In Natural Language Processing (NLP), some aspects of linguistic structure are like a boat. Specifically, the structure known as a semantic graph helps a wide variety of AI systems represent knowledge about the world by explicitly connecting linguistic concepts using different relations to create a massive network where each dictionary entry has its place. A few examples, from the manually-crafted semantic graph WordNet, include:
- cat is a mammal.
- wheel is a part of a vehicle.
- Rome is an instance of national capital.
- musical is derived from music.
- language is like a boat. (Just kidding about this one.)
These individual connections are the alluded “adjacent fits” from the boat metaphor. There are tens of thousands of parts in WordNet, and hundreds of thousands of these connections, of about a dozen types. But there is also a wider perspective to look through – that of the overall structure of the graph. For example, consider the “is a” relation, known in the trade as hypernymy. If we were to create hypernym connections between cat and mammal, then mammal and animal, then animal and cat, we would be building a structure that represents an impossible fact, that cat is both more general and more specific than animal. Other ways of rocking the boat can be the inclusion of improbable facts.
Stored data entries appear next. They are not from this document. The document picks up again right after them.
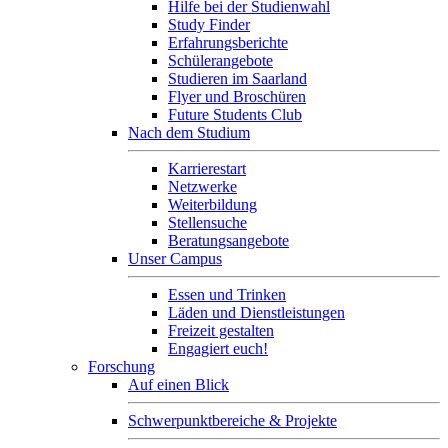
Hilfe bei der Studienwahl
Study Finder
Erfahrungsberichte
Schülerangebote
Studieren im Saarland
Flyer und Broschüren
Future Students Club
Nach dem Studium
Karrierestart
Netzwerke
Weiterbildung
Stellensuche
Beratungsangebote
Unser Campus
Essen und Trinken
Läden und Dienstleistungen
Freizeit gestalten
Engagiert euch!
Forschung
Auf einen Blick
Schwerpunktbereiche & Projekte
For example, that cat is both mammal and vehicle. These mistakes can be averted if we know that the hypernym graph cannot contain directed cycles (for the first case) and that it should have as few concepts with multiple outgoing edges as possible (for the second).
In our paper, Predicting Semantic Relations using Global Graph Properties, we look into how this type of graph-level information (which we call global) can help find meaningful relations in a semantic graph. This task is typically done using adjacency-based techniques (which we call local), most of which are based on word embeddings.
First, we train a strong local model on English WordNet on the task of predicting a hidden side in a relation edge when the other side and the relation type are known. For example, the model is asked “which word is derived from music?” and is expected to know the answer, musical. In practice, what the model does is compute a score based on a neural network which composes representations (embeddings) for musical and derived-from with every concept in the dictionary, and ranks them based on this score. The training objective (and testing metric) is to rank music as high as possible.
Once this model is trained, we use its scoring ability to train a second component which is based on the global features of the graph. Each feature is a count of some graph property:
- How many concepts are hypernyms of other concepts?
- How many concepts are both a hypernym of something and a part of something?
- How many concept pairs are connected both via a derivation relation and a common domain topic?
And so on, totaling about 1,000 features. Using a training regime we call Max-Margin Markov Graph Models, or M3GM, we learn weights for each feature and use them to score the graph each time a new relation is suggested. In test time, we use the global model to re-rank the top 100 suggestions from the local model, and as our experiment shows, gain major improvements over the basic model.
Digging in, we see how specific improvements are motivated in facts we know (or suspected) about linguistic structure. For example, our global model learned that fewer hypernym concepts are better – we don’t want an excess of general concepts that spread the graph too wide or too deep. When the model is asked what the hypernym of Indian lettuce is, the local component wants to choose garden lettuce, but the global part rejects this new hypernym and selects (correctly) herb, an existing hypernym, in its place.
Yuval Pinter and Jacob Eisenstein. Predicting Semantic Relations using Global Graph Properties. In Proceedings of the Conference on Empirical Methods in Natural Language Processing (EMNLP), 2018.